Similar to word frequency for no by company size, participants who answered no tend to use negative words like stigma, don’t and wouldn’t to show their negative attitudes. Besides, supporters frequently use discrimination to explain why they wouldn’t talk about mental health issue in interviews.


Sentiment Analysis for Each Answer

#plot the relationship between sentiment and answer
p2 <- ggplot(mental_health, aes(x = bringup_issue, y = sentiment)) + 
  geom_boxplot(aes(fill=job_type))  + 
  stat_summary(mapping=aes(group=bringup_issue),fun="mean",geom="point",shape=23,size=3,fill="white") + 
  facet_wrap(~job_type) + 
  scale_fill_manual(values = c("#8DA0CB","#FC8D62","#66C2A5")) +
  labs(title = "Distribution of Sentiment Score by Answer and Job Type", y = "Sentiment Score") + 
  theme(legend.position = 'none', 
        axis.title.x = element_blank(),
        axis.title.y = element_text(vjust = 2),
        panel.background = element_blank(), 
        panel.grid.major = element_line(color = "gray50", size = 0.5),
        panel.grid.major.x = element_blank(),
        plot.title = element_text(face = "bold", color = "black", size = 12))

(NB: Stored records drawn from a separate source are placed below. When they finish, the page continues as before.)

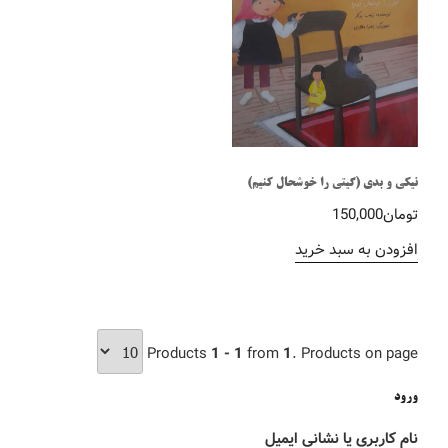
نیکی و بدی (گیتی را خوشحال کنیم)
تومان
150,000
افزودن به سبد خرید
Products
1 - 1
from
1
. Products on page
ورود
نام کاربری یا نشانی ایمیل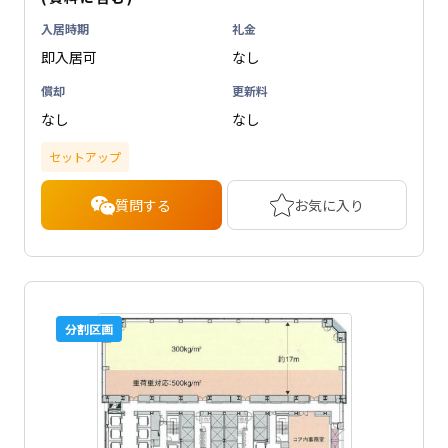
入居時期
礼金
即入居可
なし
償却
更新料
なし
なし
セットアップ
質問する
お気に入り
分割区画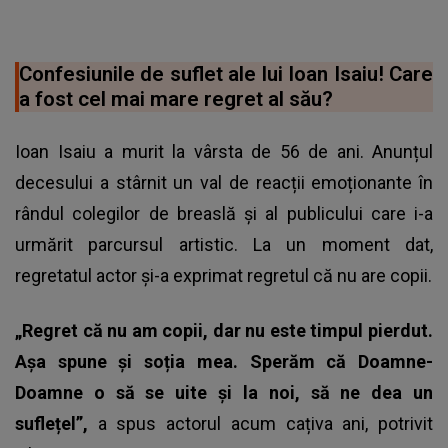
Confesiunile de suflet ale lui Ioan Isaiu! Care
a fost cel mai mare regret al său?
Ioan Isaiu a murit la vârsta de 56 de ani. Anunțul
decesului a stârnit un val de reacții emoționante în
rândul colegilor de breaslă și al publicului care i-a
urmărit parcursul artistic. La un moment dat,
regretatul actor și-a exprimat regretul că nu are copii.
„Regret că nu am copii, dar nu este timpul pierdut.
Așa spune și soția mea. Sperăm că Doamne-
Doamne o să se uite și la noi, să ne dea un
suflețel”,
a spus actorul acum cațiva ani, potrivit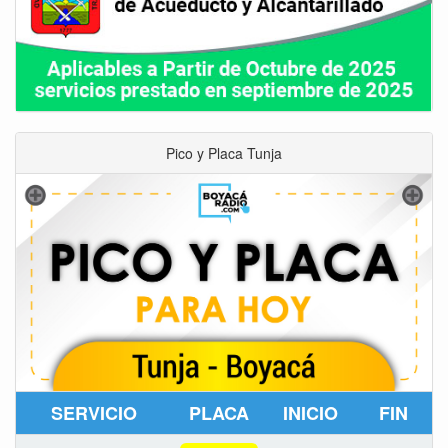
Pico y Placa Tunja
SERVICIO
PLACA
INICIO
FIN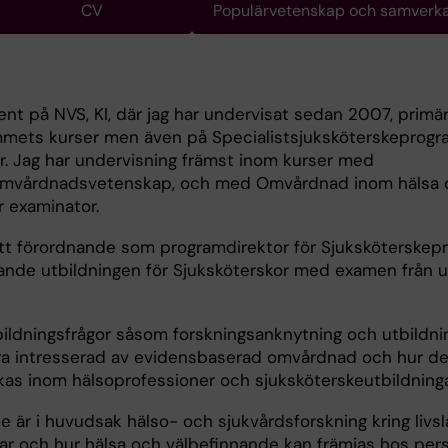
CV
Populärvetenskap och samverk
ent på NVS, KI, där jag har undervisat sedan 2007, primä
mmets kurser men även på Specialistsjuksköterskeprog
r. Jag har undervisning främst inom kurser med
Omvårdnadsvetenskap, och med Omvårdnad inom hälsa 
r examinator.
tt förordnande som programdirektor för Sjuksköterske
nde utbildningen för Sjuksköterskor med examen från u
bildningsfrågor såsom forskningsanknytning och utbildni
xtra intresserad av evidensbaserad omvårdnad och hur de
kas inom hälsoprofessioner och sjuksköterskeutbildninga
se är i huvudsak hälso- och sjukvårdsforskning kring livs
ar och hur hälsa och välbefinnande kan främjas hos pe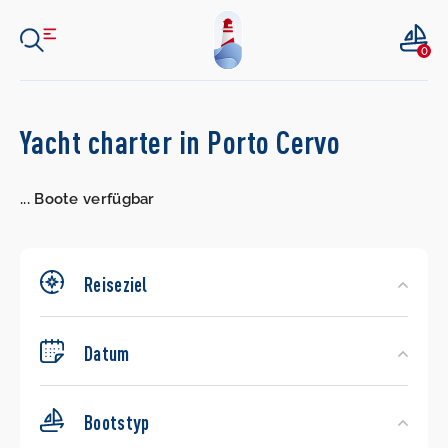
0
Search
Yacht charter in Porto Cervo
Yachts
...
Boote verfügbar
Reiseziel
Datum
Bootstyp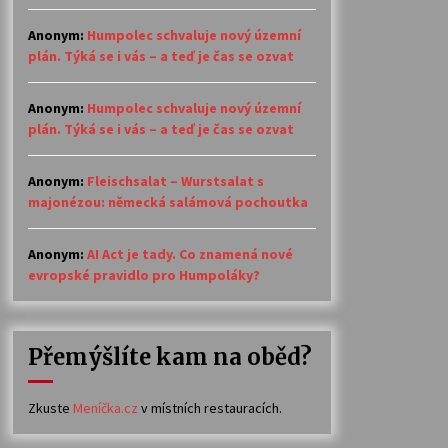
Anonym
:
Humpolec schvaluje nový územní
plán. Týká se i vás – a teď je čas se ozvat
Anonym
:
Humpolec schvaluje nový územní
plán. Týká se i vás – a teď je čas se ozvat
Anonym
:
Fleischsalat – Wurstsalat s
majonézou: německá salámová pochoutka
Anonym
:
AI Act je tady. Co znamená nové
evropské pravidlo pro Humpoláky?
Přemýšlíte kam na oběd?
Zkuste
Meníčka.cz
v místních restauracích.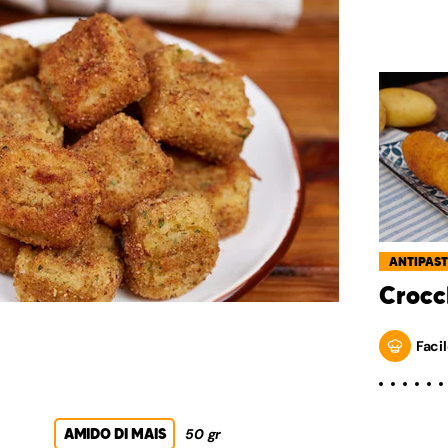
ANTIPAST
Crocc
Facil
AMIDO DI MAIS
50 gr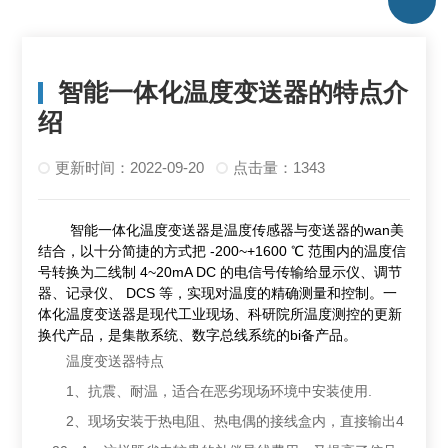
智能一体化温度变送器的特点介
绍
更新时间：2022-09-20
点击量：1343
智能一体化温度变送器是温度传感器与变送器的wan美
结合，以十分简捷的方式把 -200~+1600 ℃ 范围内的温度信
号转换为二线制 4~20mA DC 的电信号传输给显示仪、调节
器、记录仪、 DCS 等，实现对温度的精确测量和控制。一
体化温度变送器是现代工业现场、科研院所温度测控的更新
换代产品，是集散系统、数字总线系统的bi备产品。
温度变送器特点
1、抗震、耐温，适合在恶劣现场环境中安装使用.
2、现场安装于热电阻、热电偶的接线盒内，直接输出4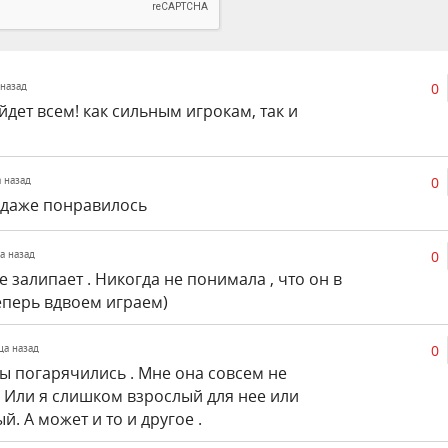
0
 назад
йдет всем! как сильным игрокам, так и
0
а назад
 даже понравилось
0
ца назад
е залипает . Никогда не понимала , что он в
еперь вдвоем играем)
0
яца назад
ы погарячились . Мне она совсем не
. Или я слишком взрослый для нее или
. А может и то и другое .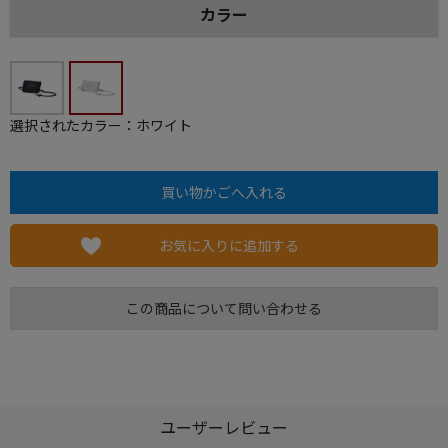
カラー
選択されたカラー：ホワイト
お気に入りに追加する
この商品について問い合わせる
ユーザーレビュー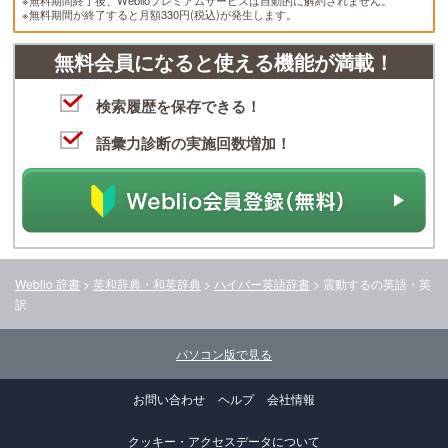
※無料期間終了後、Weblioプレミアムサービスは自動的に解約されません。
※無料期間が終了すると月額330円(税込)が発生します。
無料会員になると使える機能が満載！
検索履歴を保存できる！
語彙力診断の実施回数増加！
Weblio 辞書
>
英和辞典・和英辞典
>
ハイパー英語辞書
>
震動する
の英語・英
訳
パソコン版で見る
お問い合わせ
ヘルプ
会社情報
クッキー・アクセスデータについて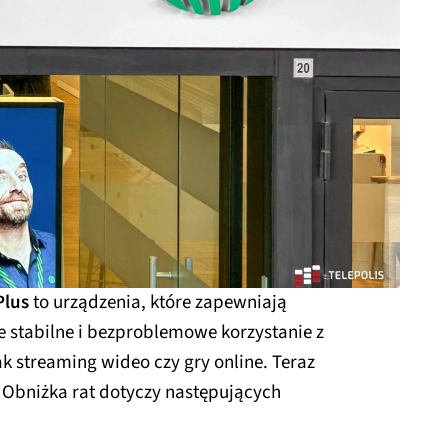
Plus
to urządzenia, które zapewniają
e stabilne i bezproblemowe korzystanie z
ak streaming wideo czy gry online. Teraz
. Obniżka rat dotyczy następujących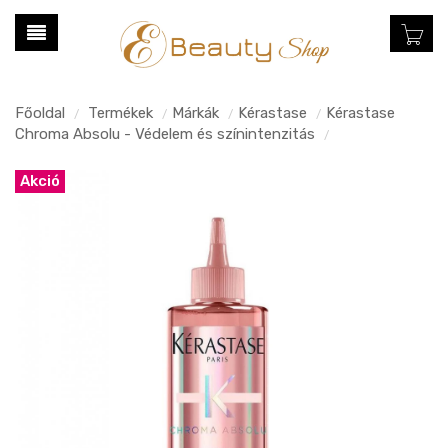
Főoldal
Termékek
Márkák
Kérastase
Kérastase
/
/
/
/
Chroma Absolu - Védelem és színintenzitás
/
Akció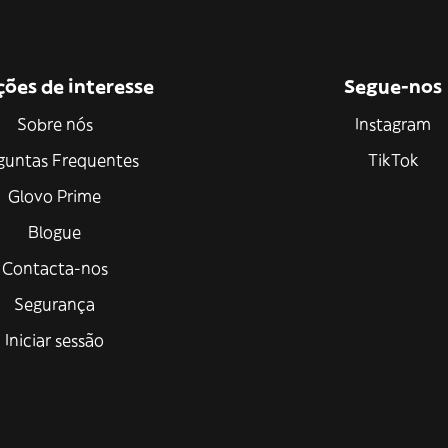
ções de interesse
Segue-nos
Sobre nós
Instagram
guntas Frequentes
TikTok
Glovo Prime
Blogue
Contacta-nos
Segurança
Iniciar sessão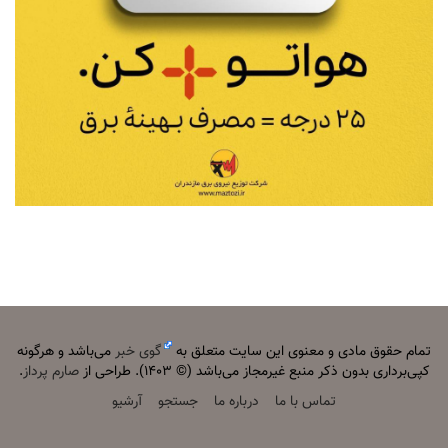
تمام حقوق مادی و معنوی این سایت متعلق به
گوی خبر
می‌باشد و هرگونه
کپی‌برداری بدون ذکر منبع غیرمجاز می‌باشد (© ۱۴۰۳). طراحی از
صارم پرداز
.
تماس با ما
درباره ما
جستجو
آرشیو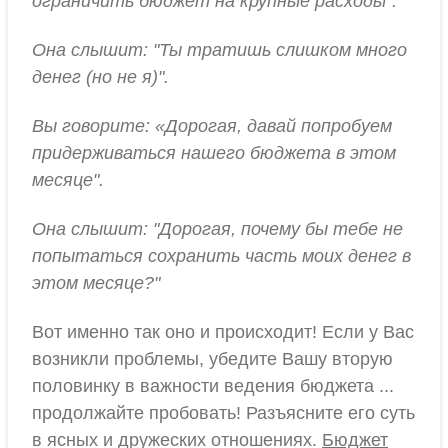
ограничить бюджет на крупные расходы".
Она слышит: "Ты тратишь слишком много
денег (но не я)".
Вы говорите: «Дорогая, давай попробуем
придерживаться нашего бюджета в этом
месяце".
Она слышит: "Дорогая, почему бы тебе не
попытаться сохранить часть моих денег в
этом месяце?"
Вот именно так оно и происходит! Если у Вас
возникли проблемы, убедите Вашу вторую
половинку в важности ведения бюджета ...
продолжайте пробовать! Разъясните его суть
в ясных и дружеских отношениях.
Бюджет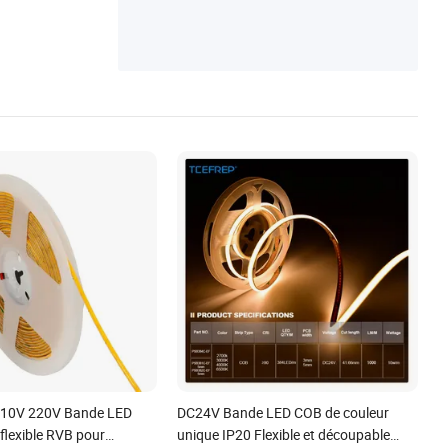
110V 220V Bande LED
DC24V Bande LED COB de couleur
flexible RVB pour
unique IP20 Flexible et découpable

ggplotly(p2 , tooltip = "sentiment")
In sum, respondents who answered maybe and no show a negative sentiment towards the question while those answering yes present a positive sentiment. Supporters get highest average sentiment score in each answer, followed by developers and then participants from other job types.